JO de Paris 2024 : Des questions autour d’un projet de village saoudien aux Invalides
polémique•Fermement opposés à cette idée, des députés de droite, notamment, comptent bien la faire enterrerN.C. avec AFP
Décidément, il ne se passe pas un jour en ce moment sans que l’on ne parle de l’investissement de l’Arabie saoudite dans le sport, que ce soit de près ou de loin. Mercredi, c’est le projet d’installation d’un village olympique saoudien à partir de mai et pendant quatre mois aux Invalides, lieu emblématique des armées françaises à Paris, qui suscite le débat.

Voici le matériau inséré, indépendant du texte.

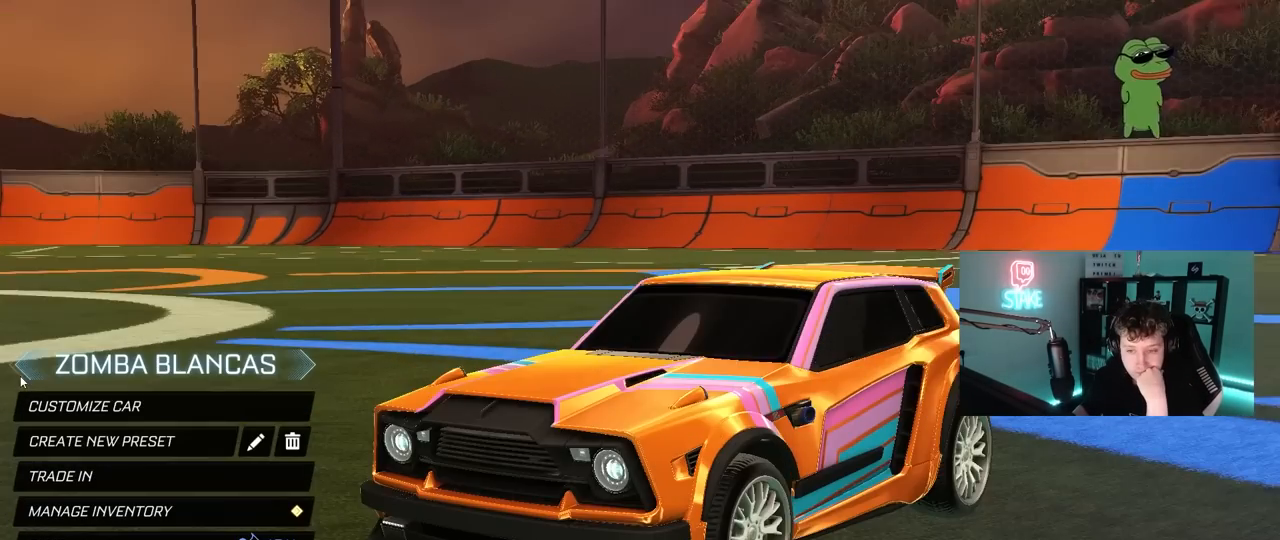
{"keys": [], "mouse": [], "mouse_move": "still", "events": [[183, "mouse_left", "down"], [283, "mouse_left", "up"]]}
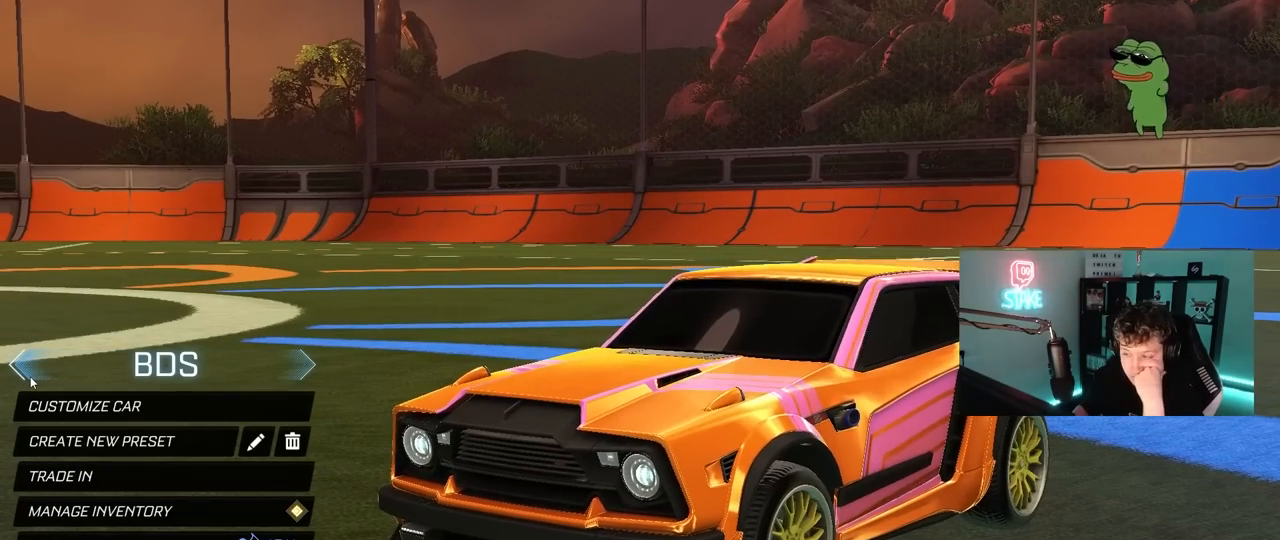
{"keys": [], "mouse": [], "mouse_move": "still", "events": []}
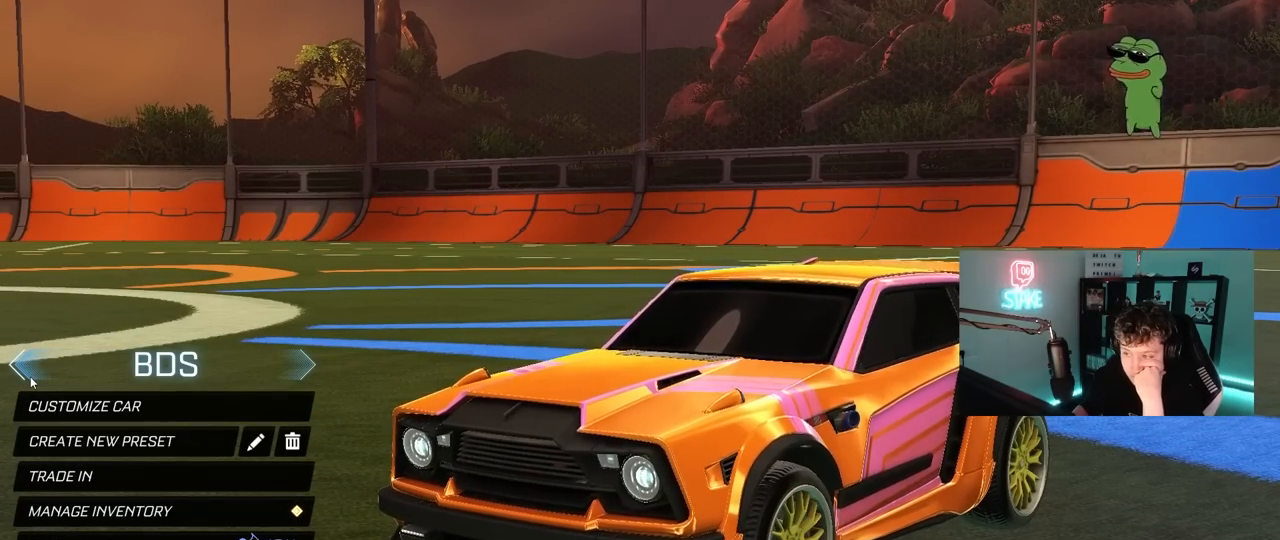
{"keys": [], "mouse": [], "mouse_move": "still", "events": [[350, "mouse_left", "down"], [500, "mouse_left", "up"]]}
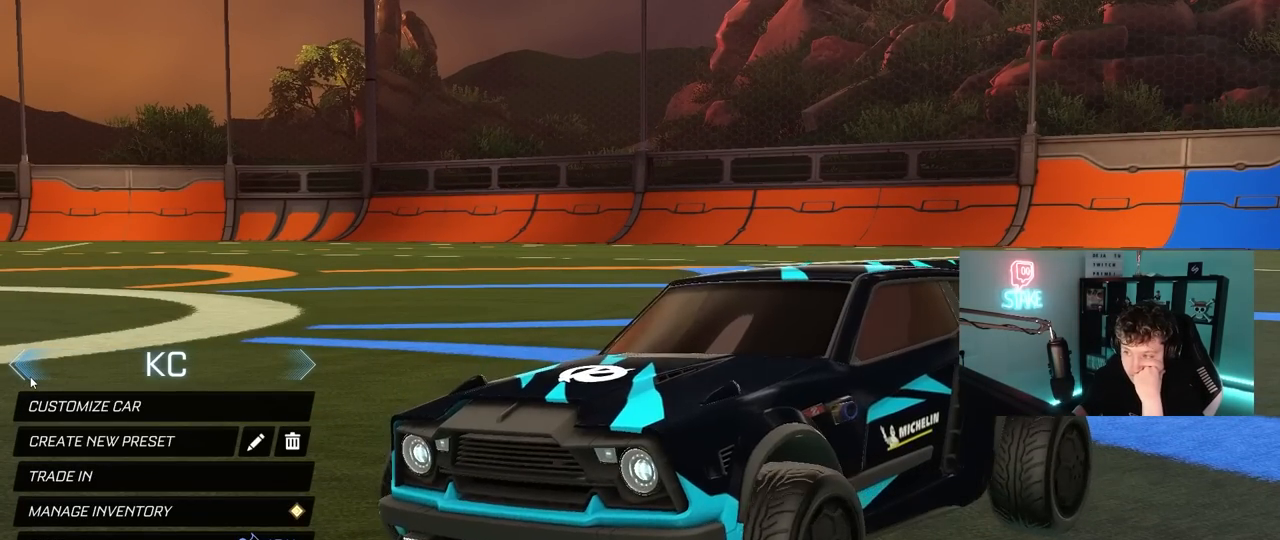
{"keys": [], "mouse": ["left"], "mouse_move": "right", "events": [[467, "mouse_left", "down"]]}
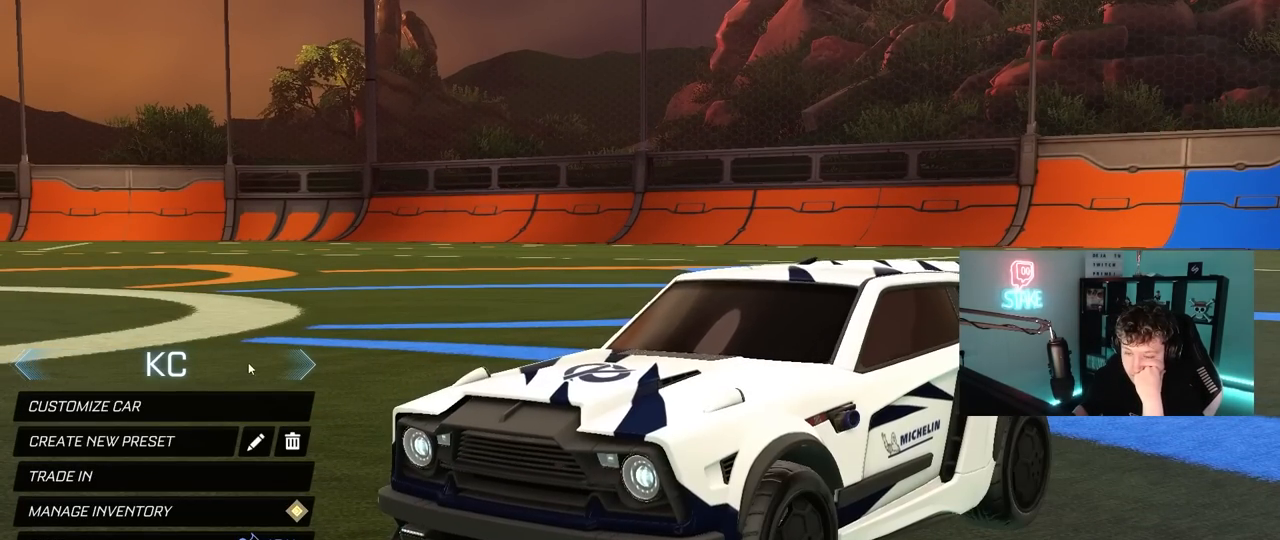
{"keys": [], "mouse": [], "mouse_move": "down", "events": [[50, "mouse_left", "up"], [150, "mouse_left", "down"], [300, "mouse_left", "up"]]}
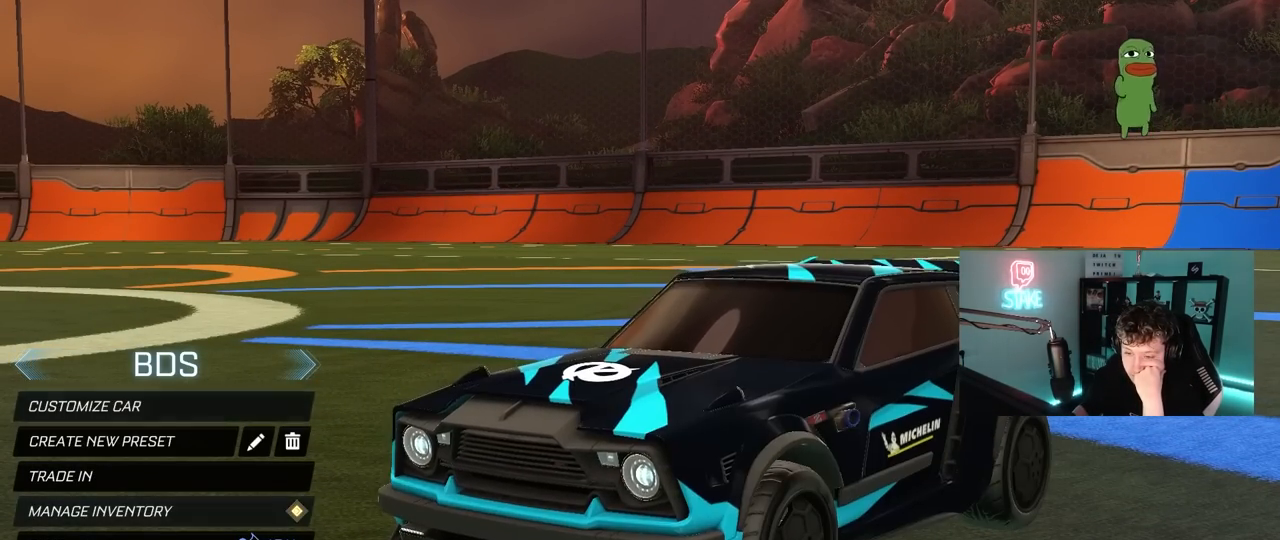
{"keys": [], "mouse": ["left"], "mouse_move": "left", "events": [[83, "mouse_left", "down"], [167, "mouse_left", "up"], [217, "mouse_left", "down"], [317, "mouse_left", "up"], [450, "mouse_left", "down"]]}
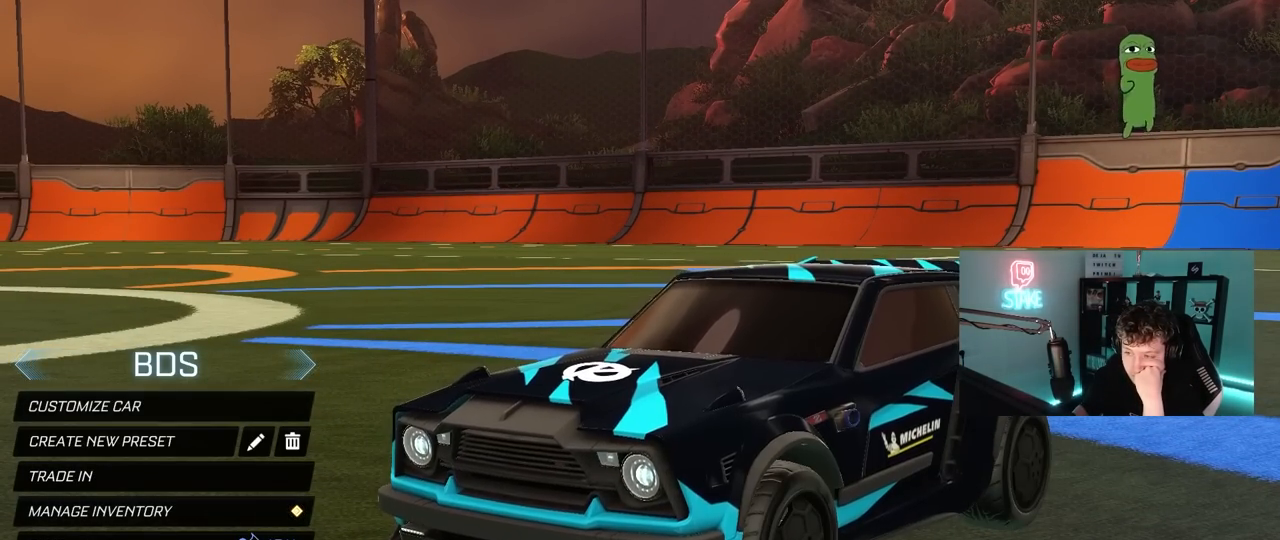
{"keys": [], "mouse": [], "mouse_move": "up-left", "events": [[50, "mouse_left", "up"]]}
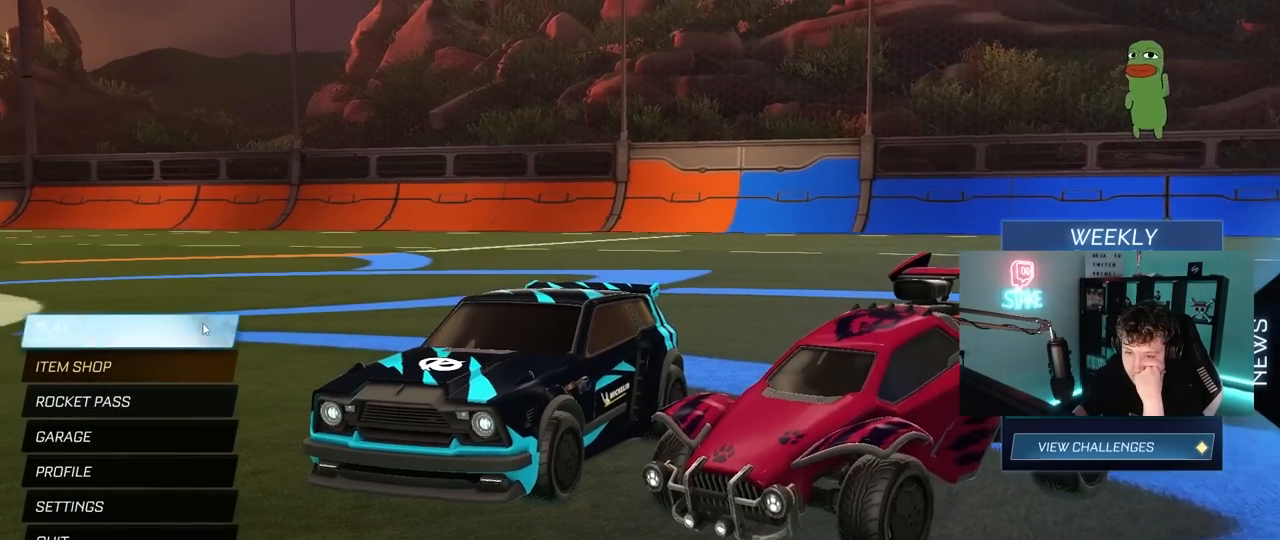
{"keys": [], "mouse": [], "mouse_move": "right", "events": [[17, "mouse_left", "down"], [50, "mouse_left", "up"]]}
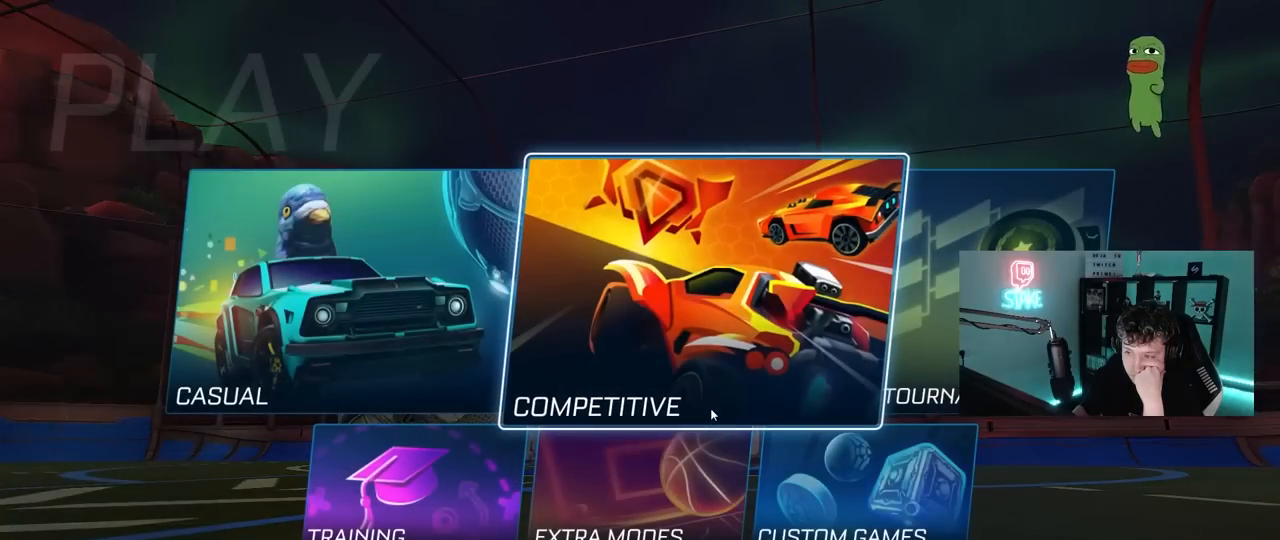
{"keys": [], "mouse": ["left"], "mouse_move": "still", "events": [[500, "mouse_left", "down"]]}
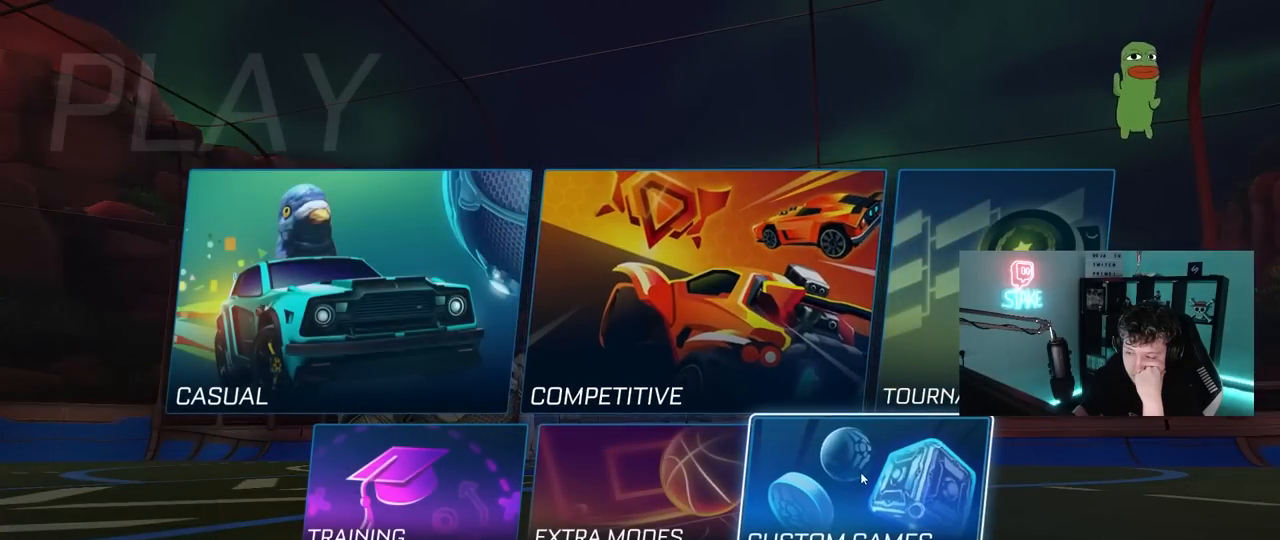
{"keys": [], "mouse": [], "mouse_move": "up-right", "events": [[83, "mouse_left", "up"]]}
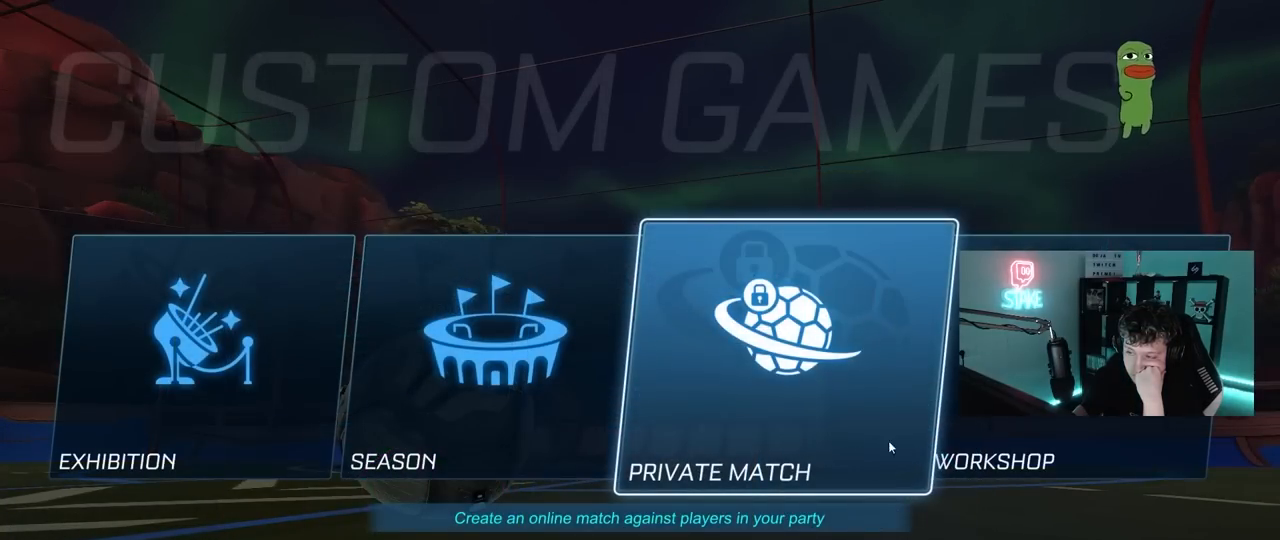
{"keys": [], "mouse": [], "mouse_move": "down-left", "events": []}
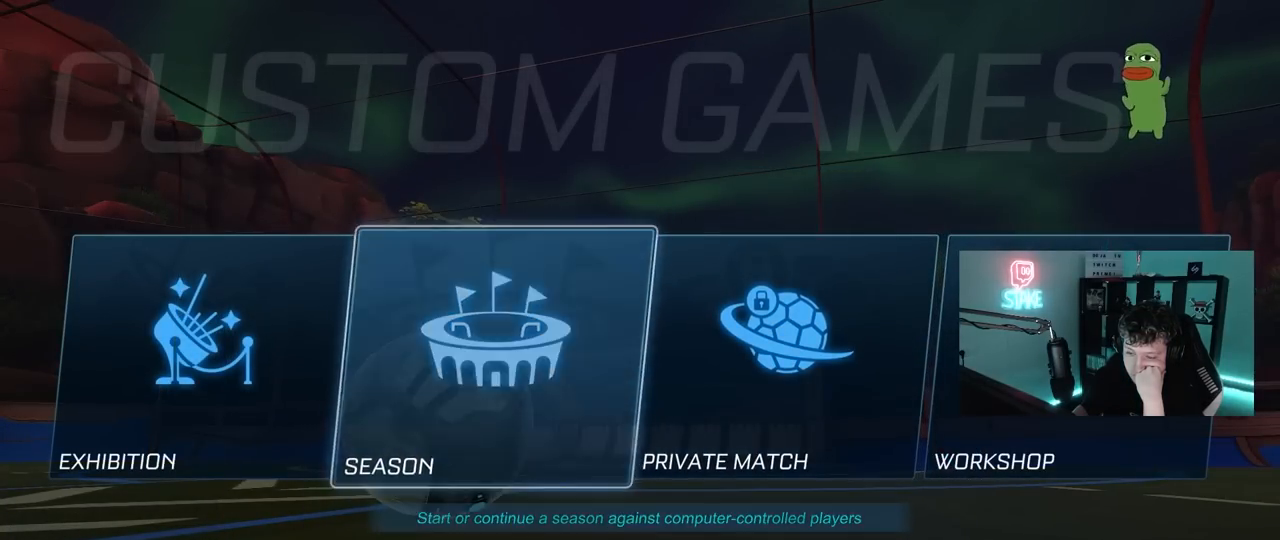
{"keys": [], "mouse": [], "mouse_move": "right", "events": [[217, "mouse_left", "down"], [300, "mouse_left", "up"]]}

Des députés de droite, fermement opposés à cette idée, comptent bien la faire enterrer.
« L’Arabie saoudite pose un problème spécifique sur le respect des droits de l’Homme, mais si c’était un village danois ou canadien, la problématique aurait été la même, explique la députée LR Nathalie Serre, membre de la commission Défense à l’Assemblée nationale, à l’AFP. Il y a des choses qui ne sont pas vendables, monnayables et les Invalides, à mon sens, en font partie. »
Selon elle, le royaume d’Arabie saoudite pourrait, moyennant finances évidemment, installer à partir du 10 mai un village olympique dans l’enceinte de l’Hôtel national des Invalides, possiblement à proximité de la nécropole militaire où repose Napoléon.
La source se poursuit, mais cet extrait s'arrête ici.